In October, following the publication of the Gambling Act White Paper, the Government announced a consultation on a new ‘hypothecated tax’ in the form of a mandatory levy to raise funds for Research, Prevention and Treatment to tackle gambling related harm.

While broadly welcomed, it contained a sting in the tail for independent retail bookmakers like Jenningsbet, which face being charged disproportionately high levy costs which, if enforced, could threaten shop closures and job losses.

Ms Knight said: “That would be devastating for operators like us, which are the beating heart of many hard-pressed high streets, offering community to customers, and bringing in much needed investment both locally and nationally.”

There are currently just 536 independent betting shops remaining in this country, employing around 3,000 people, generating £5.5m in business rates and over £25m in taxes.
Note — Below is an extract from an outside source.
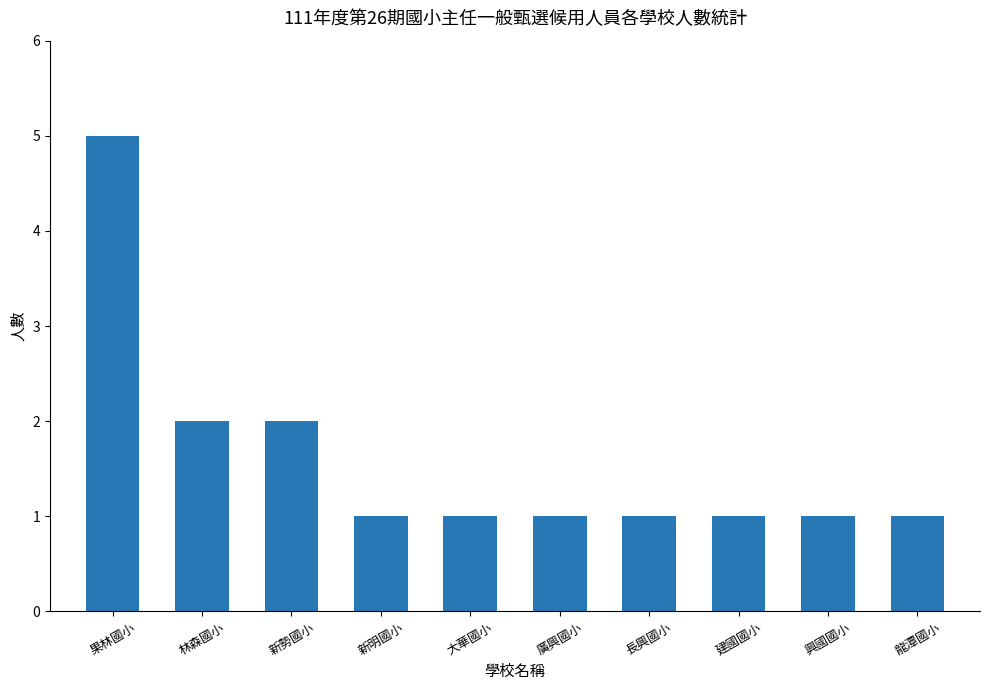

Reading left to right, what are all the values shown in this chart?

5	2	2	1	1	1	1	1	1	1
But it’s not been easy of late, and the tough economic headwinds have taken their toll.

There were nearly 696 independent betting shops at the start of 2019, 160 have since closed, a reduction of around 23 per cent.

Meanwhile, in 2018 there were 145 independent bookmaker businesses, those which own chains, just like Jenningsbet. Now there are just 82. This is a loss of over 60 small businesses, 43 per cent of the total, in just five years. This is the loss of businesses that play an important role on the high street, a study by ESA Retail found that 89 per cent of betting shop customers combine their trip to the bookies with visits to other local businesses.
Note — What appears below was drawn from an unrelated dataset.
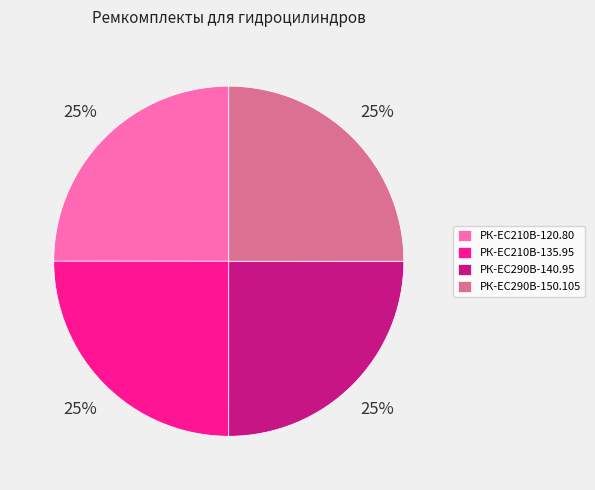

To the nearest percent, what percentage of the pie is РК-ЕС290В-150.105?

25%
Ms Knight explained: “It is under that context that the Government wishes to increase our donations to the new levy to 0.4 per cent of Gross Gambling Yield, under a sliding scale which should take into account the diversity of businesses operating in the regulating betting and gaming sector. Our standards body, the Betting and Gaming Council, estimates that 492 bookies, across 38 businesses, will be impacted by a 0.4 per cent Levy. It might not seem like a lot, but independent bookmaker’s margins are simply not big enough to swallow that fee, on top of all their other costs, without risking closures and job losses.”

And the pill become even more bitter when compared to the Government’s approach to sectors that are similar to independent bookies. As of March 2022, there were 406 Adult Gaming Centres and 115 Family Entertainment Centres in this country, that’s 521 in total. Yet these premises are exempt from the uplift to 0.4 per cent and will instead pay 0.1 per cent.
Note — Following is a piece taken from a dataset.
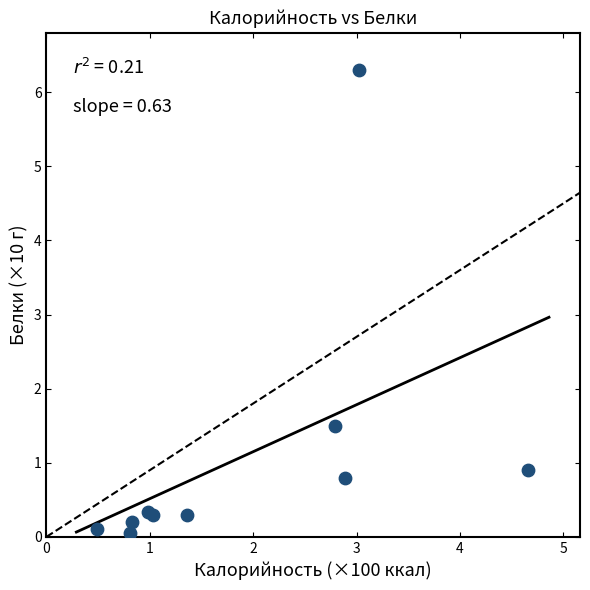

What Y value in the scatter plot is closest to 3?

1.5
Ms Knight argues: “We both operate on the high street, and have similar operating costs and pressures, yet independent bookmakers are expected to contribute four times more. It gets even more galling when you consider the behemoth that is the National Lottery. Their contribution to the levy over the last three years has been approximately 0.01 per cent of annual Gross Gambling Yield. This equates to an average donation of around £440,000 each year on GGY of around £3.5bn.

“That is tiny when you consider the entire sector, large and small, land-based and online, contributed in excess of £50m to the levy between 2022/23,” she added. “That money does real good. Rates of problem gambling remain low and stable in this country, at approximately 0.4 per cent of England’s adult population according to the most recent NHS Health Survey.”

But when people do struggle, it is often the network of charities funded by the levy which comes to their aid. In fact, around 85 per cent of all problem gamblers receiving treatment in Great Britain are treated by the third sector.

Ms Knight said: “Independent bookies like Jenningsbet aren’t in a position to contribute millions, but we are proud of the contribution that we and our staff make. However, if all independent bookies are unfairly targeted with a higher levy than our peers, it will inevitably push some shops into unprofitability. That will mean further closures and job losses.

“We want to pay our fair share, just as we’ve done for the last 20 years, but Government must listen to the concerns of independent bookmakers if they want to get reforms right. Supporting the levy can’t come at the cost of closed shops and sacked staff.”